* Text *
· · · ·

# Valeting supplies.



## chisai

Came across a wee unit in Renfrew today as I foraged around a breakers that does waxes etc, make their own. Does anyone know about it? A bloke gave me a wee pot of their 'angel wax' and he is giving me some tar remover next week to try. I had been in asking if they did Tardis as I am running out. Seem a decent enough bunch and I will report back on how I get on.


----------



## Grizzle

Sounds like Anchem.


----------



## alan_mcc

Yup, anchem make angelwax and are based in Glasgow iirc?


----------



## chisai

Anchem sounds about right, the way the bloke said it to me I thought it was Ink something.
Heard anything about their stuff, is it worth a wee shot of any of it?


----------



## Grizzle

chisai said:


> Heard anything about their stuff, is it worth a wee shot of any of it?


ehhhh...yeh i'll my comments on this i think lol.


----------



## mkv

Grizzle said:


> ehhhh...yeh i'll my comments on this i think lol.


Wideo!!!!.....:lol:


----------



## Grizzle

mkv said:


> Wideo!!!!.....:lol:


haha shut up!! :lol::lol:


----------



## mkv

Gotta laugh after the day the 2 of us have had!


----------



## M4D YN

mkv said:


> Gotta laugh after the day the 2 of us have had!


sounds gay


----------



## Mick

M4D YN said:


> sounds gay


:lol: trust you. love it :thumb:


----------



## mkv

M4D YN said:


> sounds gay


aww Scott...You upset you were not invited!....:lol:
Nah, just 1 of those days that everything seems to go wrong..


----------



## Grizzle

mkv said:


> aww Scott...You upset you were not invited!....:lol:


exactly what it is lol


----------



## 47p2

HAs anyone tried the Anchem products?

· · · ·

* Records for this task *

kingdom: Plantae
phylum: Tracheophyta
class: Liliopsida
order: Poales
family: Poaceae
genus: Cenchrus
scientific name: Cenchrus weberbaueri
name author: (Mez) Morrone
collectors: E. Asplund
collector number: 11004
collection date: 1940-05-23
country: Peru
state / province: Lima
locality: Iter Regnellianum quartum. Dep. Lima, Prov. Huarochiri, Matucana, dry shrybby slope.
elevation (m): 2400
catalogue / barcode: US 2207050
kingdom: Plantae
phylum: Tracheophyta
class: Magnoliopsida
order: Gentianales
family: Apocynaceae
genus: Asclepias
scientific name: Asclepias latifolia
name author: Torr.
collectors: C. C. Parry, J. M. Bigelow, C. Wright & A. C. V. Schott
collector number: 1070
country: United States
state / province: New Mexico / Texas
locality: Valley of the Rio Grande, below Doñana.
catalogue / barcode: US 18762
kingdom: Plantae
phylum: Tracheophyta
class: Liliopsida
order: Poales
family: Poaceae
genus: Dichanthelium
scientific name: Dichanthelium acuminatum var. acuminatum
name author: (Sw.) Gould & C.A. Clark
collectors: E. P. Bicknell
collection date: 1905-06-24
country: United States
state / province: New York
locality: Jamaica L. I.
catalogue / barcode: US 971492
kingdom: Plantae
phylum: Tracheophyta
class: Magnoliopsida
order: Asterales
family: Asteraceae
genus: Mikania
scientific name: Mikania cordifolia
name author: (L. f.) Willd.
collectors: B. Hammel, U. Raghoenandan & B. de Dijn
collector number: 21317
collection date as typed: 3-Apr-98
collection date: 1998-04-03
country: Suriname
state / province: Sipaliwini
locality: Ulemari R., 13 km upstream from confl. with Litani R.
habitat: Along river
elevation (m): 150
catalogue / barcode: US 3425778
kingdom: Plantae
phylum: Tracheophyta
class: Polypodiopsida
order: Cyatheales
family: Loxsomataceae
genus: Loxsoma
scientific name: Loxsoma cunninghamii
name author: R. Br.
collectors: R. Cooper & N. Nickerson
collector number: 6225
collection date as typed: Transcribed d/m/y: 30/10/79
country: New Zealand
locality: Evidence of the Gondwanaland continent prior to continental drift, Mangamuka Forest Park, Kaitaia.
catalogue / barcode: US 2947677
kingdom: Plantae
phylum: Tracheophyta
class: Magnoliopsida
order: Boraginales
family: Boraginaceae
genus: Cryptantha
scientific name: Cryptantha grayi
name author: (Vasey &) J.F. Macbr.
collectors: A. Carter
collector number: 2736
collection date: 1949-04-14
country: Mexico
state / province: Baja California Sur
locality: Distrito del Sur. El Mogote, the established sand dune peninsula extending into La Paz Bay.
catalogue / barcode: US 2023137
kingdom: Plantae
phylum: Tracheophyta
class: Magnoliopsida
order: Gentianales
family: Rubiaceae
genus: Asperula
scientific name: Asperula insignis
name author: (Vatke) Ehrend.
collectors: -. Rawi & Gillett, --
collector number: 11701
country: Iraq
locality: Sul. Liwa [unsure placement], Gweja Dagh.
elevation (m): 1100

· · · ·

* To-do list *
A. In the valeting supplies thread, which company makes angelwax?
B. Rewrite the rows from the line with "collection date as typed: Transcribed" to the line with "genus: Asperula", changing "locality" to "place" and leaving all else as it is.

* Exercise solutions *
A. Anchem makes angelwax.

B.
collection date as typed: Transcribed d/m/y: 30/10/79
country: New Zealand
place: Evidence of the Gondwanaland continent prior to continental drift, Mangamuka Forest Park, Kaitaia.
catalogue / barcode: US 2947677
kingdom: Plantae
phylum: Tracheophyta
class: Magnoliopsida
order: Boraginales
family: Boraginaceae
genus: Cryptantha
scientific name: Cryptantha grayi
name author: (Vasey &) J.F. Macbr.
collectors: A. Carter
collector number: 2736
collection date: 1949-04-14
country: Mexico
state / province: Baja California Sur
place: Distrito del Sur. El Mogote, the established sand dune peninsula extending into La Paz Bay.
catalogue / barcode: US 2023137
kingdom: Plantae
phylum: Tracheophyta
class: Magnoliopsida
order: Gentianales
family: Rubiaceae
genus: Asperula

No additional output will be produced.